In the absence of insulin, glucose in the bloodstream cannot be transferred into cells as it normally would, resulting in high glucose levels in the bloodstream and a state of “starvation” within cells. The kidneys filter the excess glucose out of the blood, causing increased urination, thirst, and dehydration. Starving cells, no longer able to use glucose for energy, begin to use fat, resulting in loss of body fat and the production of ketones (chemical by-products of fat metabolism).
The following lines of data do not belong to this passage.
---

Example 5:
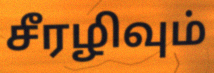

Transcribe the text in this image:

சீரழிவும்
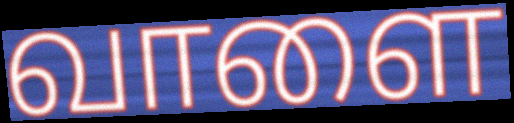
வாளை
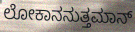
ಲೋಕಾನನುತ್ತಮಾನ್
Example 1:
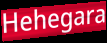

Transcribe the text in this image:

Hehegara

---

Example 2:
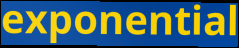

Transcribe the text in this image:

exponential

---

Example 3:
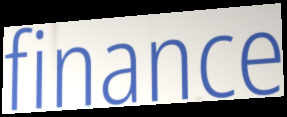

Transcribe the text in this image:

finance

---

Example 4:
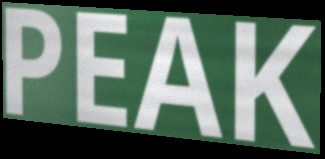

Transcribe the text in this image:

PEAK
If not treated (with insulin) in time, the combination of high blood glucose, high levels of ketones, and dehydration can lead to a very serious condition called diabetic ketoacidosis and, potentially, death.
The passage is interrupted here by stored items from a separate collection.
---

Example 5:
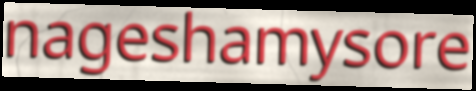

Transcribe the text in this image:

nageshamysore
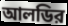
আলডির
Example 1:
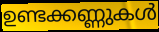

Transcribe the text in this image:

ഉണ്ടക്കണ്ണുകൾ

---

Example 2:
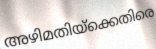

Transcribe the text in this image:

അഴിമതിയ്ക്കെതിരെ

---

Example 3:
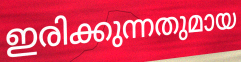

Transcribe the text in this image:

Some people with Type 1 diabetes experience a “honeymoon” period after diagnosis, during which their pancreas regains the ability to produce insulin, and they require little or no injected insulin, but this generally lasts only a short time. Within a few months, most people have very little insulin-producing capacity and require an outside source of insulin.
Type 2 diabetes
Type 2 diabetes is much more common than Type 1 and has a stronger genetic link. (If one identical twin develops Type 2 diabetes, there is a 90% chance that the other one will also.) Symptoms of high blood glucose are less pronounced in Type 2 diabetes compared to Type 1 diabetes; because of this, diagnosis often occurs many years after diabetes initially develops. However, the damage starts even in the absence of acute symptoms: Blood glucose levels above normal are known to increase a person’s chances of eventually developing heart disease and other complications of diabetes.
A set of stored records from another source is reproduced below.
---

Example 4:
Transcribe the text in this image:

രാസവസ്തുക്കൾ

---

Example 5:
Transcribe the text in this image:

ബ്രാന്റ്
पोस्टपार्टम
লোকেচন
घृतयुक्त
Unlike Type 1 diabetes, Type 2 diabetes is not caused by an autoimmune attack. Instead, there are usually two underlying problems: insulin resistance and inadequate insulin production. Insulin resistance is when the cells of the body have a decreased response to insulin. Under normal circumstances, when blood glucose levels are high (after eating, for example), the pancreas releases insulin into the bloodstream. Insulin then interacts with muscle cells, fat cells, and other tissues, allowing them to transport glucose into the cells to be burned for energy or stored for use later.
In insulin resistance, these important messages do not get through. Remember playing “telephone” as a child, when one person would whisper a word to the person next to them, and that person would whisper what they heard to the next person, and so on down the line? By the time it got to the end of the line, the word had usually mutated to something completely unrecognizable. A similar breakdown in communication is thought to occur in insulin resistance, where the signal from insulin becomes garbled, and the cell does not respond normally, taking up much less glucose than normal.
When blood glucose levels remain high, the pancreas continues to secrete more insulin to compensate for its decreased effectiveness, and eventually, blood glucose returns to the normal range. Over time, however, the pancreas loses the ability to produce enough extra insulin to compensate for insulin’s decreased effectiveness, and blood glucose levels remain high. At this point, a person might be diagnosed with diabetes or prediabetes, depending on his blood glucose level at the time of testing.
The liver also plays a key role in regulating blood glucose level. It releases glucose to the bloodstream when the blood glucose level is low, and it stores glucose when the level is high. When the blood glucose level is high, insulin has the important role of signaling the liver to turn off glucose production and start storing extra glucose. But if a person is insulin resistant, the liver does not respond normally to insulin, so it continues to release glucose to the bloodstream even if the blood glucose level is already elevated, making it even higher.